O ministro Flávio Dino (Justiça) disse nesta semana que
foram abertos três inquéritos na PF para apurar o episódio de vandalismo contra
as sedes dos Três Poderes. Haverá uma investigação para o Planalto, uma para o
Congresso e outra para o STF (Supremo Tribunal Federal).
A avaliação no GSI é de que houve um conjunto de erros em várias instâncias.
Aliados de Gonçalves Dias rebatem as críticas e dizem que não é justo
responsabilizar apenas a pasta. Interlocutores do general dizem que estavam
trabalhando sob uma diferente expectativa de ameaça e que não foi cumprido o
acordo original com a Polícia Militar do DF para os protestos de domingo.
O discurso de culpar a PM está em consonância com o que têm dito outros
integrantes do primeiro escalão do governo Lula.

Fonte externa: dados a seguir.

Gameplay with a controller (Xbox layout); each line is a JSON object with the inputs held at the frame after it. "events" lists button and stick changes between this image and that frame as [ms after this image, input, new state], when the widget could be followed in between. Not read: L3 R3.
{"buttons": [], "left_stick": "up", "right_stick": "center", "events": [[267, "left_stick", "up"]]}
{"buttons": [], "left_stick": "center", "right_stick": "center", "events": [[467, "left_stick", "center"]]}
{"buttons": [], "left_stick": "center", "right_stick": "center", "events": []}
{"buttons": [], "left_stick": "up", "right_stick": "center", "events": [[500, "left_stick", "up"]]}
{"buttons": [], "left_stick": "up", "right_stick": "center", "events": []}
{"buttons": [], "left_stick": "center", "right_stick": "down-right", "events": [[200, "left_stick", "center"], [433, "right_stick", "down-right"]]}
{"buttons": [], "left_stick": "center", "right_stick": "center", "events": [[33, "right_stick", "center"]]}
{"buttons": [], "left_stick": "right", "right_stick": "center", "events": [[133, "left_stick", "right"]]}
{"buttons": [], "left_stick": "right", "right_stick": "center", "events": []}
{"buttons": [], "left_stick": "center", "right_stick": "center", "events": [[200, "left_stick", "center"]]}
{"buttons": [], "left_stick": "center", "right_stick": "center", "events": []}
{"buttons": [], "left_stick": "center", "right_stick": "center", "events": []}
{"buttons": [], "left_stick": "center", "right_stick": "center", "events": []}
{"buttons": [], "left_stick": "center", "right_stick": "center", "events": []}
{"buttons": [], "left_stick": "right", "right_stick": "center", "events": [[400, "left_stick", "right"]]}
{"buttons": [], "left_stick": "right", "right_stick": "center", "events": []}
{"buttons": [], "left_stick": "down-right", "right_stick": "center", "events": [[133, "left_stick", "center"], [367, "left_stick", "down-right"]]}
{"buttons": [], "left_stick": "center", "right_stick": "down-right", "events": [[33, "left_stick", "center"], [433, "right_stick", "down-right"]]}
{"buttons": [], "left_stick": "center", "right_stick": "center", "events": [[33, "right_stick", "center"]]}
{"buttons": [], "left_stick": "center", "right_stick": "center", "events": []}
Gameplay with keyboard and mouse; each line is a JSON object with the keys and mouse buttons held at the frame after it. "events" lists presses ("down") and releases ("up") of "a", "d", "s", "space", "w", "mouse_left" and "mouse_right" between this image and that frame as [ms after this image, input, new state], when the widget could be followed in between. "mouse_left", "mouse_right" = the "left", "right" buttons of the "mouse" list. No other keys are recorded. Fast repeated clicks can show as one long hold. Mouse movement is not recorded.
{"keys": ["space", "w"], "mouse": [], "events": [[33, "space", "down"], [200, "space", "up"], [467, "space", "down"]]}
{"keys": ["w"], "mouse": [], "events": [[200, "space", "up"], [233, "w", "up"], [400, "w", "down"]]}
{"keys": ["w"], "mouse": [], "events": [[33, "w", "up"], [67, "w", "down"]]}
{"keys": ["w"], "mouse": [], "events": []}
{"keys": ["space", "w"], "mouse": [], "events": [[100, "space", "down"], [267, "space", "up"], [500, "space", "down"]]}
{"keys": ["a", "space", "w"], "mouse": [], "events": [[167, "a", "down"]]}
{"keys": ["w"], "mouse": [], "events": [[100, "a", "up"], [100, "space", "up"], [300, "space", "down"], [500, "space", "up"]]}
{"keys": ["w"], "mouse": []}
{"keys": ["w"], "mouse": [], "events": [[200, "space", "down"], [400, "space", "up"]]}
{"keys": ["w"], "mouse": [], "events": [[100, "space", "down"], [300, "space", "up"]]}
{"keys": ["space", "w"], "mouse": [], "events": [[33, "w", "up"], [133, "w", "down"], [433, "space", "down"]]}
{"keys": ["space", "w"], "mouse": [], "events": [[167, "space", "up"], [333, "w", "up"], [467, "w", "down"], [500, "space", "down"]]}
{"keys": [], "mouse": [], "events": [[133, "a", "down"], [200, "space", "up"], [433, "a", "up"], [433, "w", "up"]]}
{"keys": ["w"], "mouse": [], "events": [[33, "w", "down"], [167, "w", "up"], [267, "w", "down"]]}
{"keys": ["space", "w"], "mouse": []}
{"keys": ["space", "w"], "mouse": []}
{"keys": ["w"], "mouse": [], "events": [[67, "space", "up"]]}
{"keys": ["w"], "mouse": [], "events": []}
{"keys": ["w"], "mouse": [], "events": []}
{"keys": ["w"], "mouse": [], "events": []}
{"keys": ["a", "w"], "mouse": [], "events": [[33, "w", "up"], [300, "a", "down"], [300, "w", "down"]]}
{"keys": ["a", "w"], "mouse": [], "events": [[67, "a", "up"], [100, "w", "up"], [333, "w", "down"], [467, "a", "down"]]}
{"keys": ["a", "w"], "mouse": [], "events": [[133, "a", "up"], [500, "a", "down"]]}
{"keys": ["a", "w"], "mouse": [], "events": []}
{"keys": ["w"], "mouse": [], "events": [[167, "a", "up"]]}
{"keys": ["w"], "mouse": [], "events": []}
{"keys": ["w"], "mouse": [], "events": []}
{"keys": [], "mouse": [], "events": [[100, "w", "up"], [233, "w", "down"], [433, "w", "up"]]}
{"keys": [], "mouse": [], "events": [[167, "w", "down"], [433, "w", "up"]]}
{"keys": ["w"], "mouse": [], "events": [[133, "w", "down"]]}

De acordo com integrantes do governo federal, a Polícia Militar do Distrito
Federal não realizou os bloqueios que deveria, no começo da Esplanada. Isso
permitiu que os manifestantes entrassem nos prédios, que não estavam com
contingente preparado para esse tipo de ameaça.
No total, foram 1.843 pessoas detidas no acampamento no Quartel-General do
Exército na segunda (9). Destes, 1.159 foram encaminhadas para a prisão e
outras 684, a maioria mulheres, crianças e idosos, foram liberadas por ordem do
ministro Alexandre de Moraes.
Na noite de domingo, o presidente Lula editou um decreto para intervenção na
segurança pública do DF. A Força Nacional recebeu um adicional de 611
profissionais de outros estados e tem feito a proteção da região da Praça dos
Três Poderes e da Esplanada.
Conhecido por sua discrição, Gonçalves Dias é próximo a Lula, foi responsável
pela segurança do petista em seus dois mandatos na Presidência e chefiou a
Coordenadoria de Segurança Institucional no início do governo Dilma.
Já na transição, os petistas passaram a discutir mudanças no GSI, que antes
ficava sob o comando do general Augusto Heleno, um dos homens de confiança de
Bolsonaro.
Logo no primeiro dia de governo, a segurança aproximada presidencial foi
retirada do GSI e ficou com a Polícia Federal.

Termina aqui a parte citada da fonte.